Governments are moving to allay industry fears any extra revenue gained from increasing registration and fuel charges will disappear into

Governments are moving to allay industry fears any extra revenue gained from increasing registration and fuel charges will disappear into consolidated revenue.

The decision by the Australian Transport Council (ATC) on last month to pass higher registration charges and to index the fuel excise left the industry questioning where the extra money would go.

Steve Shearer of the South Australian Road Transport Association (SARTA) expressed scepticism over claims higher charges would lead to greater investment.

The industry stalwart says there is no way for the industry to prove how much money is taken from the increases and how much is actually spent on transport projects.

But federal Minister for Transport Anthony Albanese used his announcement of the $70 million Heavy Vehicle Safety and Productivity Plan to assure the industry he did not vote to increase charges merely to prop up government coffers.

According to Albanese, "this much greater investment in road safety and transport productivity" is only possible because the ATC increased road user charges.

The plan will fund tachograph trials, the construction of rest stops and parking areas and freight route upgrades.

Furthermore, the states have agreed to investigate the introduction of mandatory, periodic health checks for truck drivers as well as conduct further work on new national standards for random drug and alcohol testing.

There are positive indications for extra funding in Queensland, with Queensland Transport Association boss Peter Garske confident of securing greater investment in the way of road freight initiatives.

"Our negotiations with the Queensland Minister [for Transport] John Mickel have indicated that he is prepared to discuss the allocation of increased revenue in Queensland – approximately $23 million per annum – to productivity and efficiency measures," he says.

Northern Territory Minister for Transport Delia Lawrie says operators there can expect more in the way of road funding.

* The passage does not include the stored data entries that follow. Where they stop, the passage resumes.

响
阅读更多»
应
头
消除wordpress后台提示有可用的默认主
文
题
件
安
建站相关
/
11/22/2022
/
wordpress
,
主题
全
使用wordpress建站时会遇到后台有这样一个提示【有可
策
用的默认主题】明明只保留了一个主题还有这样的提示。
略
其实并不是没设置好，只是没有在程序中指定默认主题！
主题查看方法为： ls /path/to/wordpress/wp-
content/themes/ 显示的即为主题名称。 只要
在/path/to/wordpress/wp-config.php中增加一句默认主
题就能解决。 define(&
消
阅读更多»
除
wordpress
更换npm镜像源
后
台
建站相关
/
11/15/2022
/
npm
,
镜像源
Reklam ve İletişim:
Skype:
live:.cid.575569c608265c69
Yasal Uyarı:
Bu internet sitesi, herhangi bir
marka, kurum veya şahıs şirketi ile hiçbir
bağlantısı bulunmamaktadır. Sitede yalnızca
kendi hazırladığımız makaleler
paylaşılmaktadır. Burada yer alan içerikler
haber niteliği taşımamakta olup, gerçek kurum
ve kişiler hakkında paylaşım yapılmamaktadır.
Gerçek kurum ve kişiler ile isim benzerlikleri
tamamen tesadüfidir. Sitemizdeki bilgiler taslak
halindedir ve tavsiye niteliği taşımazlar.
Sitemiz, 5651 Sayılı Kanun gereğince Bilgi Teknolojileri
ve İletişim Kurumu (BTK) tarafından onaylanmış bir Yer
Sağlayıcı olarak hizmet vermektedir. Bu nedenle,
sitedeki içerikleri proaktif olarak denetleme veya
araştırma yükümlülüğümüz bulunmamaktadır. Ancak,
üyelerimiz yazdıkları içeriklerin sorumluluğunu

"The Northern Territory Government currently has a record roads spend of $180 million and is committed to increasing its investment in road infrastructure to support the transport industry," she says.

The South Australian Government is also acting to convince the industry that any extra revenue squeezed from the industry will be put straight back into transport projects.

"All heavy vehicle registration revenue in South Australia is deposited into the Highways Fund and by legislation is required to be used for road related purposes," according to a spokesman for Minister for Transport Patrick Conlon. "This includes both infrastructure and non-infrastructure purposes."

While the Western Australian Government is "obliged to put all that money [registration charges] into road funding", the Government will also distribute 27 percent of revenue to councils, Minister for Transport Allanah MacTiernan says.

Victoria and New South Wales are already committing to building more rest areas, a move that has gained significant support from the Victorian Transport Association (VTA).

VTA Chief Executive Phil Lovel says he is impressed by the commitment of the NSW and Victorian governments in addressing rest stop areas. He says both governments are taking the lead on the issue.

"The NSW Government is really committed to looking at rest areas; the Victorian Government is the same," he says.

The Australian Capital Territory Government, on the other hand, has not allocated any extra funding from increased charges because, as a spokeswoman says, the Government is simply recouping expenditure owed to it by the trucking industry.

"As the heavy vehicle charges determination is premised on the recovery of expenditure, there is not considered to be any extra revenue to be able to be reinvested into the transport industry," the spokeswoman says.

In fact, the ACT Government estimates it will still be under-recovering once the new charges take effect. According to the spokeswoman, transport expenditure will exceed the revenue gained from the increased charges by $2.8 million.